= Text for analysis =
Application of qRT-PCR and RNA-Seq analysis for the identification of housekeeping genes useful for normalization of gene expression values during Striga hermonthica development

  • M. Fernández-Aparicio
  • K. Huang
  • E. K. Wafula
  • L. A. Honaas
  • N. J. Wickett
  • M. P. Timko
  • C. W. dePamphilis
  • J. I. Yoder
  • J H. Westwood
Article

Abstract

Striga is a root parasitic weed that attacks many of the staple crops in Africa, India and Southeast Asia, inflicting tremendous losses in yield and for which there are few effective control measures. Studies of parasitic plant virulence and host resistance will be greatly facilitated by the recent emergence of genomic resources that include extensive transcriptome sequence datasets spanning all life stages of S. hermonthica. Functional characterization of Striga genes will require detailed analyses of gene expression patterns. Quantitative real-time PCR is a powerful tool for quantifying gene expression, but correct normalization of expression levels requires identification of control genes that have stable expression across tissues and life stages. Since no S. hermonthica housekeeping genes have been established for this purpose, we evaluated the suitability of six candidate housekeeping genes across key life stages of S. hermonthica from seed conditioning to flower initiation using qRT-PCR and high-throughput cDNA sequencing. Based on gene expression analysis by qRT-PCR and RNA-Seq across heterogeneous Striga life stages, we determined that using the combination of three genes, UBQ1, PP2A and TUB1 provides the best normalization for gene expression throughout the parasitic life cycle. The housekeeping genes characterized here provide robust standards that will facilitate powerful descriptions of parasite gene expression patterns.

(Collected data entries)
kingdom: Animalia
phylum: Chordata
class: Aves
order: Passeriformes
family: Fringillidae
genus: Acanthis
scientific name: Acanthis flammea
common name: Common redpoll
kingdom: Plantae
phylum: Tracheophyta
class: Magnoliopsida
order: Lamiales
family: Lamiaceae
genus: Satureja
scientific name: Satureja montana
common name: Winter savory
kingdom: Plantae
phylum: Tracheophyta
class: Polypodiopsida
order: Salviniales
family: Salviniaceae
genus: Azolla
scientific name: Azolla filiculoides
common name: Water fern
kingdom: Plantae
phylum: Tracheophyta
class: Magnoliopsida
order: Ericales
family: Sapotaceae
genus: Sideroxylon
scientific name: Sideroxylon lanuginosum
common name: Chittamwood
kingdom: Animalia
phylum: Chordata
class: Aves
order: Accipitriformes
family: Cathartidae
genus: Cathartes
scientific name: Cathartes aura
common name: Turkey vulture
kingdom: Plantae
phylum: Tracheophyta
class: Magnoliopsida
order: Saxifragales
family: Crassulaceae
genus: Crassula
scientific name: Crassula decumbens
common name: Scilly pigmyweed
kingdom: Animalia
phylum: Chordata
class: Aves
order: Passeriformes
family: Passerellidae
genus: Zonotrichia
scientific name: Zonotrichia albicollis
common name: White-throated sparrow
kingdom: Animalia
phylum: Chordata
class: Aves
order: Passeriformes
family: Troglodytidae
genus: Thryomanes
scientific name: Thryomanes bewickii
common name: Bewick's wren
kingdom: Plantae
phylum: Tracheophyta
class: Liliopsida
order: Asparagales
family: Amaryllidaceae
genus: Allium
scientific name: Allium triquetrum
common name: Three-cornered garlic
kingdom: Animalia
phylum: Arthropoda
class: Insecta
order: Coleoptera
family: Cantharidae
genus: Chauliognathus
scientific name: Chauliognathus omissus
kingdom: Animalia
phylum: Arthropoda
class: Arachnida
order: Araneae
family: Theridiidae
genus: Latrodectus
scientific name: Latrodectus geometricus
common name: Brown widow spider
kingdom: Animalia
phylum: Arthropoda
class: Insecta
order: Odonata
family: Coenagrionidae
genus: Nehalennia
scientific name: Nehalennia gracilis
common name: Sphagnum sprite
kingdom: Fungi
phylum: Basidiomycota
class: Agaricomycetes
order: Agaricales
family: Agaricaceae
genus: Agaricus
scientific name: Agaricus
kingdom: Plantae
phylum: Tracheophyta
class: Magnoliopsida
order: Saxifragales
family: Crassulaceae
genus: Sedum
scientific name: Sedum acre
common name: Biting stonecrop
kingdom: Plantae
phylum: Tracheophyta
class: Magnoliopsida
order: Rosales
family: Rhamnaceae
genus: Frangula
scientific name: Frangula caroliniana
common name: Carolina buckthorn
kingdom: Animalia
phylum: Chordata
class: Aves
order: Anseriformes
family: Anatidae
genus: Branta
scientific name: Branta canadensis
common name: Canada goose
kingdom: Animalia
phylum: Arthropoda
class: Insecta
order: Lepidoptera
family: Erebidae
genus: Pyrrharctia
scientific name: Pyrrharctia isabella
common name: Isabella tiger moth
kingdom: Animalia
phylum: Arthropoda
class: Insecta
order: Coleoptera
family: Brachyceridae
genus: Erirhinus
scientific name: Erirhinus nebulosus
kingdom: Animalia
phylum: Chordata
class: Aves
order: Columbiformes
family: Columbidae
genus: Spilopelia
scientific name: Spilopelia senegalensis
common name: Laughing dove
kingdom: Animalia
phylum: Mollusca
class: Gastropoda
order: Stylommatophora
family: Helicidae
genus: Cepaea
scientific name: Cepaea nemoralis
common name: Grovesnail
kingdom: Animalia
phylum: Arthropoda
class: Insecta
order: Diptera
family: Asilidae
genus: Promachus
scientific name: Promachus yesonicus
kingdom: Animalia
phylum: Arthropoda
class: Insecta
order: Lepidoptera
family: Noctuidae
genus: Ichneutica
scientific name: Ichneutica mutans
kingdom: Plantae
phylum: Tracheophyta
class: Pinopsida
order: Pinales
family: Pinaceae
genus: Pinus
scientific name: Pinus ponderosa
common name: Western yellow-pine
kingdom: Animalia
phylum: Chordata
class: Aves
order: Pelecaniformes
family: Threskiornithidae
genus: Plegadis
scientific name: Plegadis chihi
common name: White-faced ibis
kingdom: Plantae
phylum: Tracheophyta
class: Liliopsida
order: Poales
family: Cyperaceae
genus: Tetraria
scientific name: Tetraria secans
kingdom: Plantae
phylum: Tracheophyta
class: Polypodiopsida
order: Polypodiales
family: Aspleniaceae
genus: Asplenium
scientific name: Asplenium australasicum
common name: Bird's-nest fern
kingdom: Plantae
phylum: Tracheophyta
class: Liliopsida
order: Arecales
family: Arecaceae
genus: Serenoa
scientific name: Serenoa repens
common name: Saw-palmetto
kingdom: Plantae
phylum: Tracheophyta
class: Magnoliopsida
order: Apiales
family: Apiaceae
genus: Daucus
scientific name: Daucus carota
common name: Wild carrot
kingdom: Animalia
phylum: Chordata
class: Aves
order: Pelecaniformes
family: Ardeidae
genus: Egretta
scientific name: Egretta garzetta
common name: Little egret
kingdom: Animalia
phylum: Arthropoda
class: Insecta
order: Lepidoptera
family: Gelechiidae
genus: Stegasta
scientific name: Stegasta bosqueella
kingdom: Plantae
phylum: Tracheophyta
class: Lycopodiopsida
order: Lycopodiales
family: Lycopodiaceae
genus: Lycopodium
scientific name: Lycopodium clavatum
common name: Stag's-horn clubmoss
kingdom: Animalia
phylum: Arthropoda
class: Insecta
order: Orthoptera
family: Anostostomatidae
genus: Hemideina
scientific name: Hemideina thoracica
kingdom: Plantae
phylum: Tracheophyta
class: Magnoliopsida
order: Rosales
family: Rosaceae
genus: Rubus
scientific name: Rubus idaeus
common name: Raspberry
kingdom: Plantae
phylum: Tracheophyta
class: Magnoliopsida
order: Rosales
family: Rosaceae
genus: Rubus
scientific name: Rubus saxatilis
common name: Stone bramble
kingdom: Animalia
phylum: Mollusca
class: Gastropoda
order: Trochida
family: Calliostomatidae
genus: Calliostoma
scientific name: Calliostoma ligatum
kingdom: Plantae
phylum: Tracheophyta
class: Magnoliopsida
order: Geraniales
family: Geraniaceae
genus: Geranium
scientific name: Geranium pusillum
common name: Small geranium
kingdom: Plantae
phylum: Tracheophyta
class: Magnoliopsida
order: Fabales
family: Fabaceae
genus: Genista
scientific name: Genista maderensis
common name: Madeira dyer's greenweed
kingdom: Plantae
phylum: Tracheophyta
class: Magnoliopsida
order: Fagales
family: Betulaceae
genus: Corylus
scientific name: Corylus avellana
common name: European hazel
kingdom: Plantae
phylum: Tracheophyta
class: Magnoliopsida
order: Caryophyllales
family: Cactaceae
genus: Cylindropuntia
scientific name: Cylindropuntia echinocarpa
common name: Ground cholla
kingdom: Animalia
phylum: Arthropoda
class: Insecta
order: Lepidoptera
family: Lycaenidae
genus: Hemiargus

= Task statement =
Answer these questions about the abstract on Striga housekeeping genes:
1. In which regions does Striga attack staple crops?
2. How many candidate housekeeping genes were evaluated?
3. Which three genes together give the best normalization?

= Your solution =
1. Africa, India and Southeast Asia.
2. Six.
3. UBQ1, PP2A and TUB1.